• Required action: Put every line of the records below into a numbered list, leaving out blank lines.
─── Task inputs
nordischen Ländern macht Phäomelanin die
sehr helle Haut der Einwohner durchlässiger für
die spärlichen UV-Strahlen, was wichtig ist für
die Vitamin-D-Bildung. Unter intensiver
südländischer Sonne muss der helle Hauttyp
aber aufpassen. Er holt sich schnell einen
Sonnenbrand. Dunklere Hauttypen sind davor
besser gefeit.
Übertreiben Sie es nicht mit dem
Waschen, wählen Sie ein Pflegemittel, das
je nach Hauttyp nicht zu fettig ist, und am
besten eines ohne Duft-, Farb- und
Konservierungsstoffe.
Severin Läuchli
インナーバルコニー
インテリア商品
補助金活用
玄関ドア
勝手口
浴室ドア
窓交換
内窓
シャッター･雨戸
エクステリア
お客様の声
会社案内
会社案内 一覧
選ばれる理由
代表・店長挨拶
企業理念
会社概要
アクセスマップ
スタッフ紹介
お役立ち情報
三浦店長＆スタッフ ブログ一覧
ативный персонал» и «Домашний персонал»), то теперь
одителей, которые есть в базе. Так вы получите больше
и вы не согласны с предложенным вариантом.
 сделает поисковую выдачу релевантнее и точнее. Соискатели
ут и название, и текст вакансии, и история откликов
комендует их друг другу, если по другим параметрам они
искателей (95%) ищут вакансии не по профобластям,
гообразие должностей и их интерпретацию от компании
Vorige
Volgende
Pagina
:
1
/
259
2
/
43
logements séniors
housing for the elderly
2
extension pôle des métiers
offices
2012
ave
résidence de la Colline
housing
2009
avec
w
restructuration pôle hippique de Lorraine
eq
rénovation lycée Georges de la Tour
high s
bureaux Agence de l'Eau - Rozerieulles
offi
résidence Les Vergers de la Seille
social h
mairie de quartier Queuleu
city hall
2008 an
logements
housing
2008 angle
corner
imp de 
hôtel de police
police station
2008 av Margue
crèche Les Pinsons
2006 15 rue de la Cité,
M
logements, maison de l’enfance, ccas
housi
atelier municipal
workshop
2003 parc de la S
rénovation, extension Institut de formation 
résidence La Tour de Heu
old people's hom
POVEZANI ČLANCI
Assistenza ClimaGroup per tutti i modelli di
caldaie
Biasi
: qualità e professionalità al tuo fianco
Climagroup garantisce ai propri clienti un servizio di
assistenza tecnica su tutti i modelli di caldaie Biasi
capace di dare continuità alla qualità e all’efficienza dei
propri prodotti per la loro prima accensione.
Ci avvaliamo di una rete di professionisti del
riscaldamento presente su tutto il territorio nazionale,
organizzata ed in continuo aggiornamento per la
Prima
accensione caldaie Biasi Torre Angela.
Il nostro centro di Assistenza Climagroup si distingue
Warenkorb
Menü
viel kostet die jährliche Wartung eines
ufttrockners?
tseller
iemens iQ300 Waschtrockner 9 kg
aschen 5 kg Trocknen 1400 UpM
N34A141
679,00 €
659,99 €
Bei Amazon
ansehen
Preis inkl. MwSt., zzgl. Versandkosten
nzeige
──────
• Problem solution:
1. nordischen Ländern macht Phäomelanin die
2. sehr helle Haut der Einwohner durchlässiger für
3. die spärlichen UV-Strahlen, was wichtig ist für
4. die Vitamin-D-Bildung. Unter intensiver
5. südländischer Sonne muss der helle Hauttyp
6. aber aufpassen. Er holt sich schnell einen
7. Sonnenbrand. Dunklere Hauttypen sind davor
8. besser gefeit.
9. Übertreiben Sie es nicht mit dem
10. Waschen, wählen Sie ein Pflegemittel, das
11. je nach Hauttyp nicht zu fettig ist, und am
12. besten eines ohne Duft-, Farb- und
13. Konservierungsstoffe.
14. Severin Läuchli
15. インナーバルコニー
16. インテリア商品
17. 補助金活用
18. 玄関ドア
19. 勝手口
20. 浴室ドア
21. 窓交換
22. 内窓
23. シャッター･雨戸
24. エクステリア
25. お客様の声
26. 会社案内
27. 会社案内 一覧
28. 選ばれる理由
29. 代表・店長挨拶
30. 企業理念
31. 会社概要
32. アクセスマップ
33. スタッフ紹介
34. お役立ち情報
35. 三浦店長＆スタッフ ブログ一覧
36. ативный персонал» и «Домашний персонал»), то теперь
37. одителей, которые есть в базе. Так вы получите больше
38. и вы не согласны с предложенным вариантом.
39.  сделает поисковую выдачу релевантнее и точнее. Соискатели
40. ут и название, и текст вакансии, и история откликов
41. комендует их друг другу, если по другим параметрам они
42. искателей (95%) ищут вакансии не по профобластям,
43. гообразие должностей и их интерпретацию от компании
44. Vorige
45. Volgende
46. Pagina
47. :
48. 1
49. /
50. 259
51. 2
52. /
53. 43
54. logements séniors
55. housing for the elderly
56. 2
57. extension pôle des métiers
58. offices
59. 2012
60. ave
61. résidence de la Colline
62. housing
63. 2009
64. avec
65. w
66. restructuration pôle hippique de Lorraine
67. eq
68. rénovation lycée Georges de la Tour
69. high s
70. bureaux Agence de l'Eau - Rozerieulles
71. offi
72. résidence Les Vergers de la Seille
73. social h
74. mairie de quartier Queuleu
75. city hall
76. 2008 an
77. logements
78. housing
79. 2008 angle
80. corner
81. imp de 
82. hôtel de police
83. police station
84. 2008 av Margue
85. crèche Les Pinsons
86. 2006 15 rue de la Cité,
87. M
88. logements, maison de l’enfance, ccas
89. housi
90. atelier municipal
91. workshop
92. 2003 parc de la S
93. rénovation, extension Institut de formation 
94. résidence La Tour de Heu
95. old people's hom
96. POVEZANI ČLANCI
97. Assistenza ClimaGroup per tutti i modelli di
98. caldaie
99. Biasi
100. : qualità e professionalità al tuo fianco
101. Climagroup garantisce ai propri clienti un servizio di
102. assistenza tecnica su tutti i modelli di caldaie Biasi
103. capace di dare continuità alla qualità e all’efficienza dei
104. propri prodotti per la loro prima accensione.
105. Ci avvaliamo di una rete di professionisti del
106. riscaldamento presente su tutto il territorio nazionale,
107. organizzata ed in continuo aggiornamento per la
108. Prima
109. accensione caldaie Biasi Torre Angela.
110. Il nostro centro di Assistenza Climagroup si distingue
111. Warenkorb
112. Menü
113. viel kostet die jährliche Wartung eines
114. ufttrockners?
115. tseller
116. iemens iQ300 Waschtrockner 9 kg
117. aschen 5 kg Trocknen 1400 UpM
118. N34A141
119. 679,00 €
120. 659,99 €
121. Bei Amazon
122. ansehen
123. Preis inkl. MwSt., zzgl. Versandkosten
124. nzeige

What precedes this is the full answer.